[Data records]
Content starts
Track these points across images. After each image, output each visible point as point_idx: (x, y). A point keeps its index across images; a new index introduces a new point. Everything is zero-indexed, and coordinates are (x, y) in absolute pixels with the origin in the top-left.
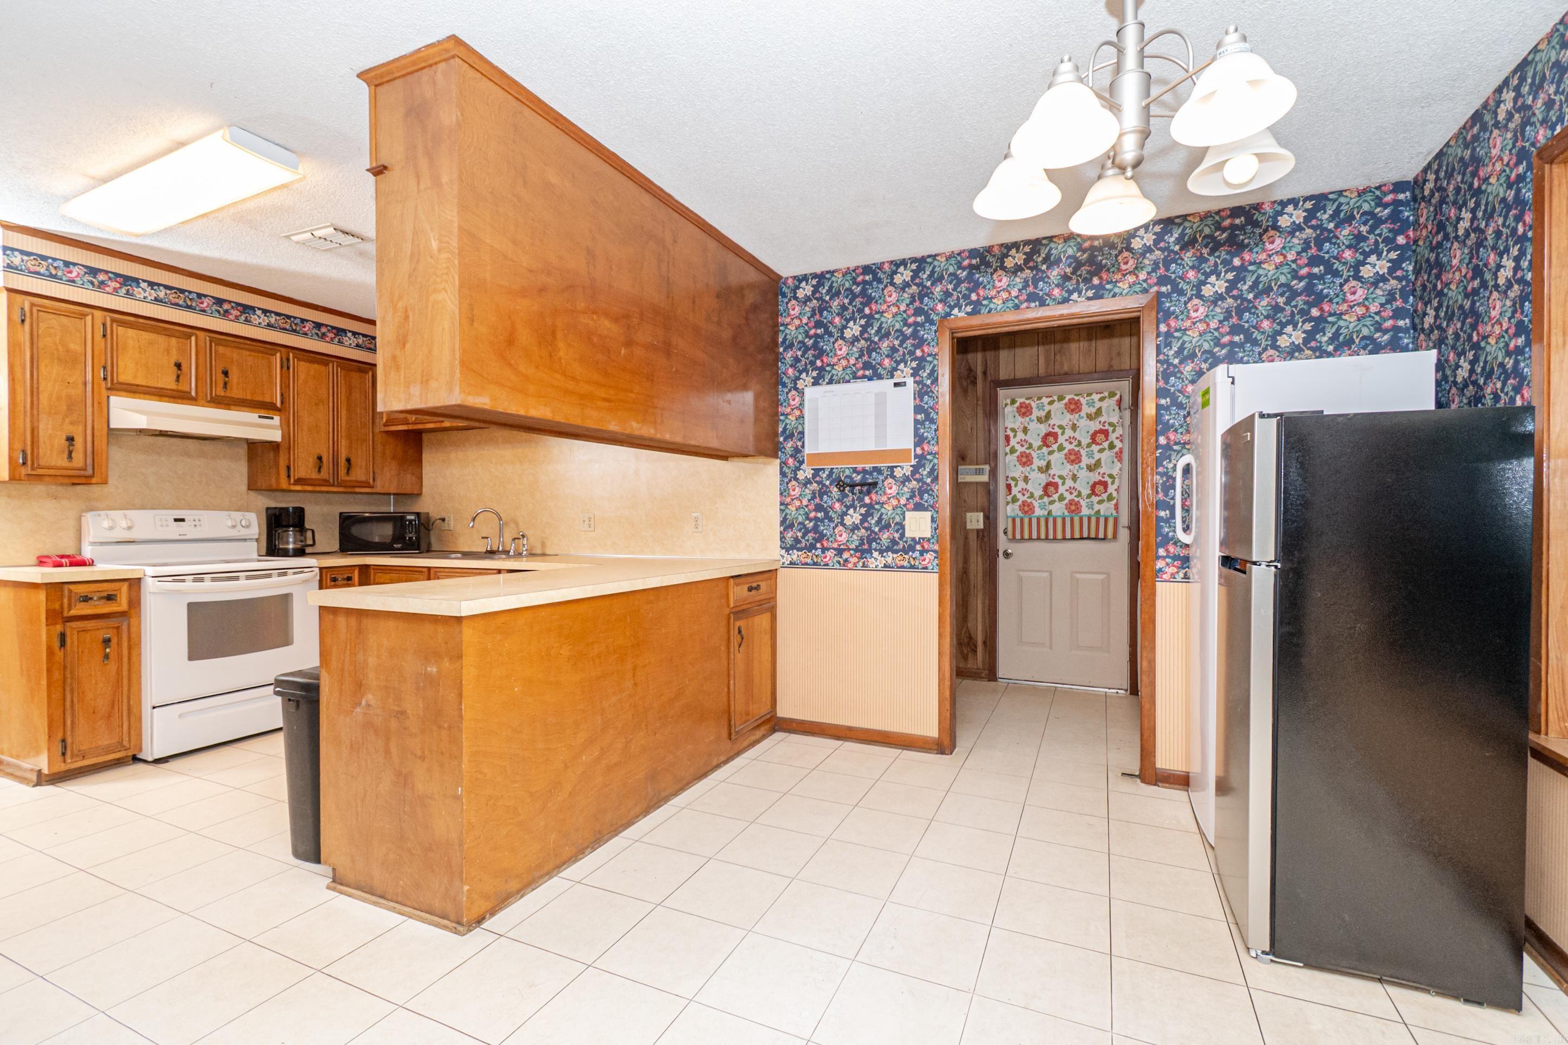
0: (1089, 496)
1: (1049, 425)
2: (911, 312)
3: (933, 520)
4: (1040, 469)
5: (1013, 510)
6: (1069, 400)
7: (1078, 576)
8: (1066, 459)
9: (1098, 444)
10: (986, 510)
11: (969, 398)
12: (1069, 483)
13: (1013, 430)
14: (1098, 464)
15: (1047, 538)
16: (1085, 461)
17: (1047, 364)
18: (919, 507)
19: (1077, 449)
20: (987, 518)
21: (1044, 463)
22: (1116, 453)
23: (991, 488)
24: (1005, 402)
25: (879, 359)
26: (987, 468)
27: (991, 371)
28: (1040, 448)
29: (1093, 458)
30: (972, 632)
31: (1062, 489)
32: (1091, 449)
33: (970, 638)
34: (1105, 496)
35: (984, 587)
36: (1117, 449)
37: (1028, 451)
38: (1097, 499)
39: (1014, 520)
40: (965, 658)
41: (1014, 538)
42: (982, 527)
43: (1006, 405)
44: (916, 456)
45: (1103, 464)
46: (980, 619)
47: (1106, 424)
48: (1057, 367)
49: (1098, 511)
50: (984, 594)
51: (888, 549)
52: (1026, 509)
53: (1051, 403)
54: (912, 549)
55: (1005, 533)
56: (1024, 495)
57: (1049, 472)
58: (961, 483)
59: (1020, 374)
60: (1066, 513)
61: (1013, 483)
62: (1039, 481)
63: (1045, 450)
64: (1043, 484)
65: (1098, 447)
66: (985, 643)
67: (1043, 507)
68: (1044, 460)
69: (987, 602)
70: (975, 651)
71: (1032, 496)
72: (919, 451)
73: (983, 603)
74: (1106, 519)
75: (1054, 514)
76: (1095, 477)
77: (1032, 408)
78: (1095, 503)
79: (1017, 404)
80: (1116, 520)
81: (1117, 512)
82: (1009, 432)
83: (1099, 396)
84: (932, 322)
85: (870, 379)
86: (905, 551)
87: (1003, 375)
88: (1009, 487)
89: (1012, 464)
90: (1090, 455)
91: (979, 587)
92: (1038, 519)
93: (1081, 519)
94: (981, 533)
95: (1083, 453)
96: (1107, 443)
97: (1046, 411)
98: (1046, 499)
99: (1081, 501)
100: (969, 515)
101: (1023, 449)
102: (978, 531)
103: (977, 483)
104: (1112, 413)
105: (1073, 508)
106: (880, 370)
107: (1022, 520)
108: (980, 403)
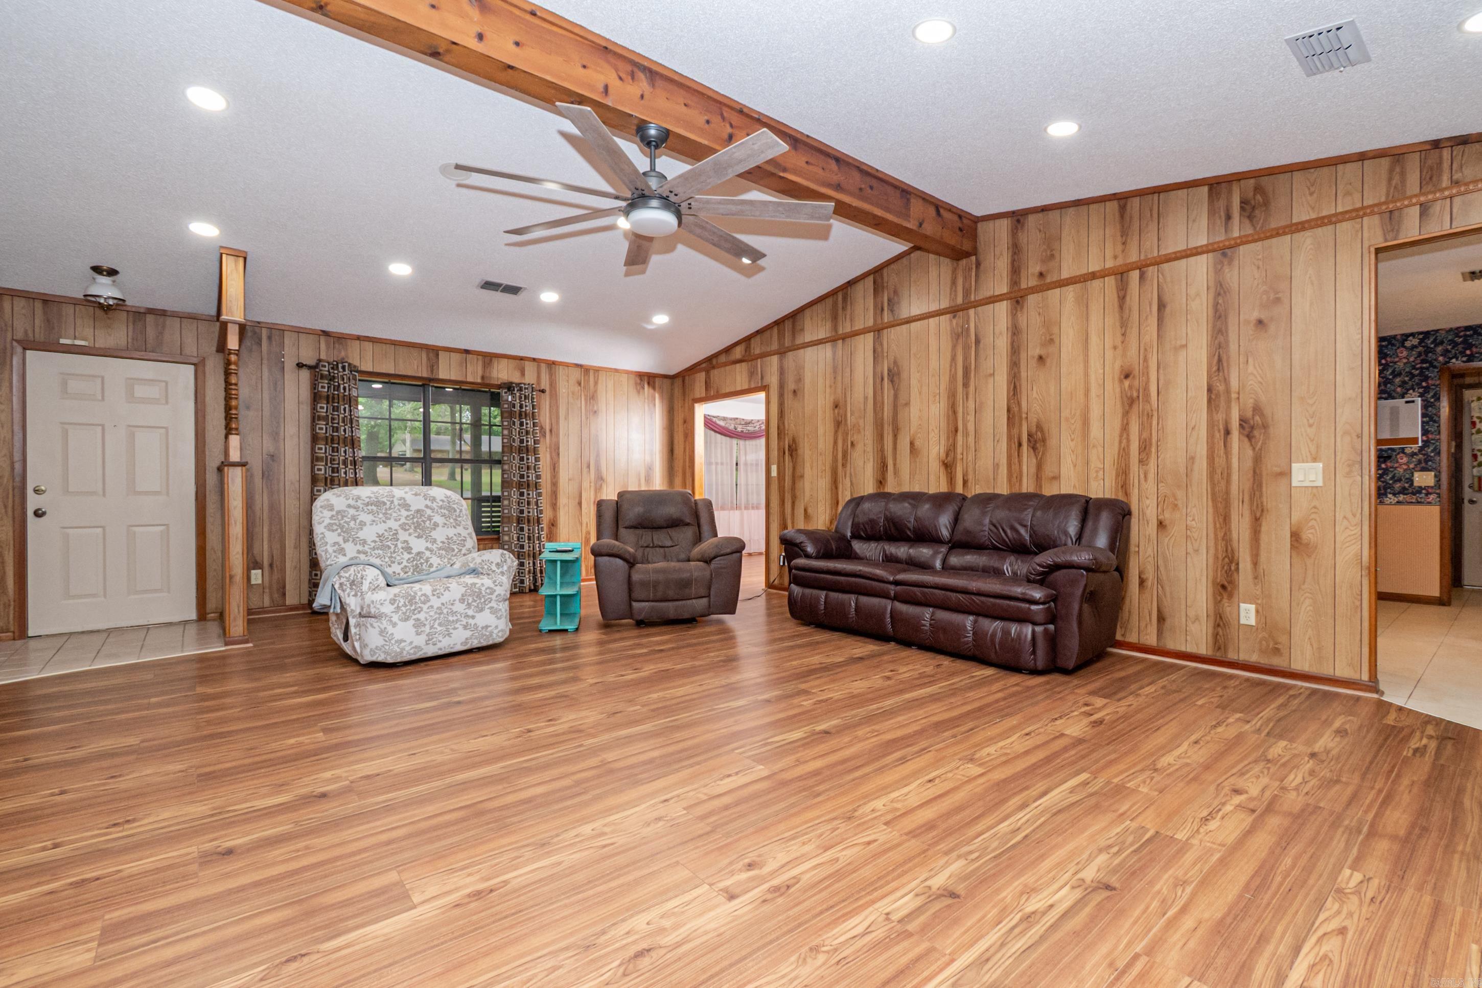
2: (1419, 361)
3: (1436, 476)
18: (1423, 469)
25: (1393, 388)
44: (1423, 441)
51: (1399, 493)
54: (1420, 492)
72: (1425, 438)
84: (1435, 367)
85: (1386, 399)
86: (1413, 493)
106: (1394, 394)
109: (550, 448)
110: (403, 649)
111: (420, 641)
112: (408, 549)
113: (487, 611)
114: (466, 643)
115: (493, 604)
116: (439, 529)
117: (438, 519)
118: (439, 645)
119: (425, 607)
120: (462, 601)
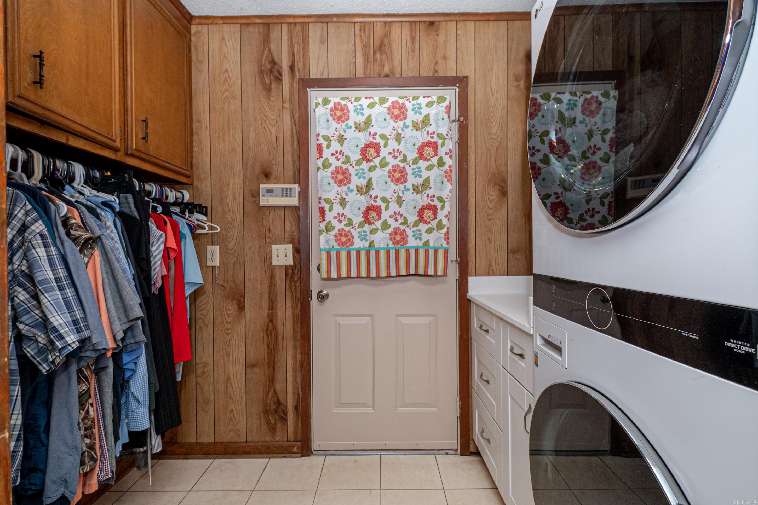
0: (416, 224)
1: (370, 134)
4: (360, 190)
5: (327, 241)
6: (393, 103)
7: (405, 320)
8: (389, 177)
9: (425, 159)
10: (296, 241)
11: (272, 99)
12: (394, 207)
13: (326, 138)
14: (426, 184)
15: (368, 277)
16: (412, 180)
17: (366, 67)
19: (402, 165)
20: (297, 251)
21: (364, 182)
22: (446, 172)
23: (302, 213)
24: (315, 101)
26: (296, 188)
27: (299, 66)
28: (358, 163)
29: (421, 177)
30: (280, 395)
31: (385, 215)
32: (418, 165)
33: (279, 403)
34: (434, 223)
35: (295, 338)
36: (446, 167)
37: (344, 166)
38: (426, 227)
39: (329, 253)
40: (273, 429)
41: (329, 278)
42: (292, 263)
43: (317, 104)
45: (432, 185)
46: (290, 379)
47: (435, 136)
48: (377, 69)
49: (427, 243)
50: (295, 347)
52: (343, 239)
53: (371, 106)
55: (319, 270)
56: (340, 222)
57: (371, 193)
58: (264, 207)
59: (334, 74)
60: (391, 245)
61: (327, 207)
62: (358, 205)
63: (365, 165)
64: (363, 208)
65: (427, 163)
66: (296, 408)
67: (363, 237)
68: (364, 178)
69: (299, 357)
70: (284, 419)
71: (350, 223)
73: (294, 358)
74: (436, 252)
75: (376, 246)
76: (423, 200)
77: (349, 111)
78: (423, 232)
79: (331, 105)
80: (446, 252)
81: (448, 243)
82: (321, 141)
83: (427, 100)
87: (314, 74)
88: (322, 211)
89: (325, 182)
90: (417, 174)
91: (289, 338)
92: (358, 252)
93: (407, 251)
94: (290, 271)
95: (409, 170)
96: (436, 158)
97: (366, 115)
98: (367, 228)
99: (407, 230)
100: (274, 247)
101: (339, 164)
102: (287, 268)
103: (285, 208)
104: (441, 123)
105: (398, 238)
107: (338, 253)
108: (287, 105)
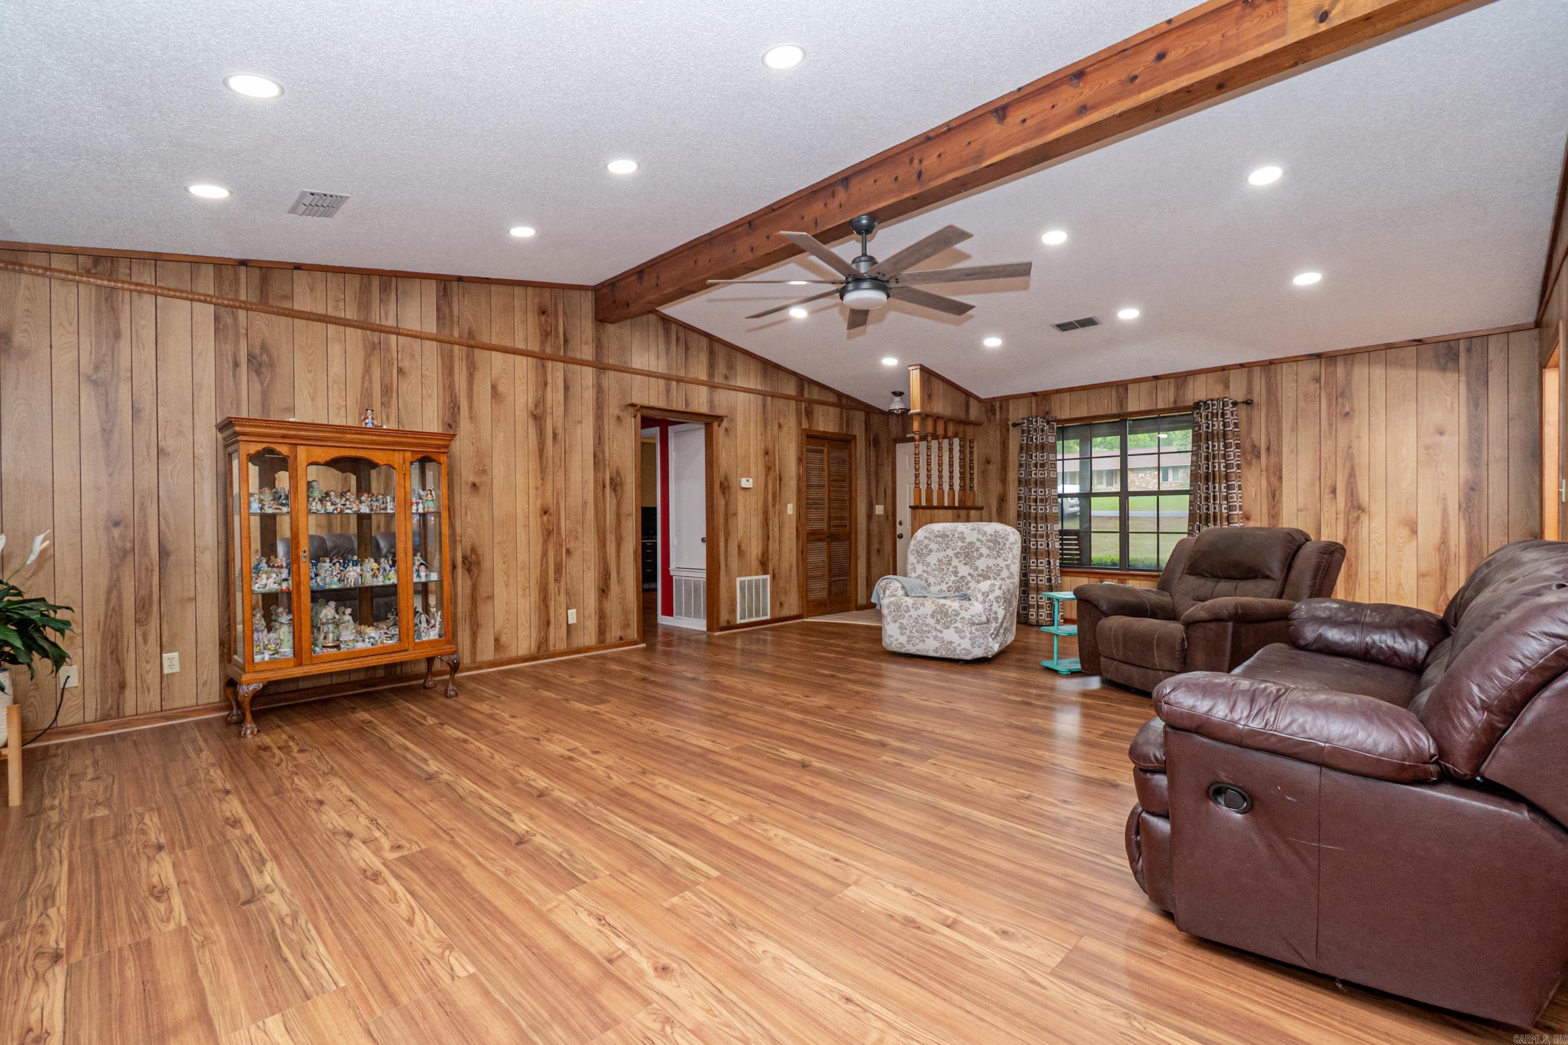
109: (1267, 470)
110: (892, 643)
111: (903, 639)
112: (956, 573)
113: (952, 630)
114: (936, 650)
115: (959, 625)
116: (983, 559)
117: (984, 551)
118: (917, 647)
119: (907, 615)
120: (933, 616)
Content ends
* **Work required**
Now transcribe the lines above exactly, starting at the line containing "95: (1083, 453)" and ending at the line containing "112: (408, 549)", both lines included, pictures excluded.

* **Response**
95: (1083, 453)
96: (1107, 443)
97: (1046, 411)
98: (1046, 499)
99: (1081, 501)
100: (969, 515)
101: (1023, 449)
102: (978, 531)
103: (977, 483)
104: (1112, 413)
105: (1073, 508)
106: (880, 370)
107: (1022, 520)
108: (980, 403)
2: (1419, 361)
3: (1436, 476)
18: (1423, 469)
25: (1393, 388)
44: (1423, 441)
51: (1399, 493)
54: (1420, 492)
72: (1425, 438)
84: (1435, 367)
85: (1386, 399)
86: (1413, 493)
106: (1394, 394)
109: (550, 448)
110: (403, 649)
111: (420, 641)
112: (408, 549)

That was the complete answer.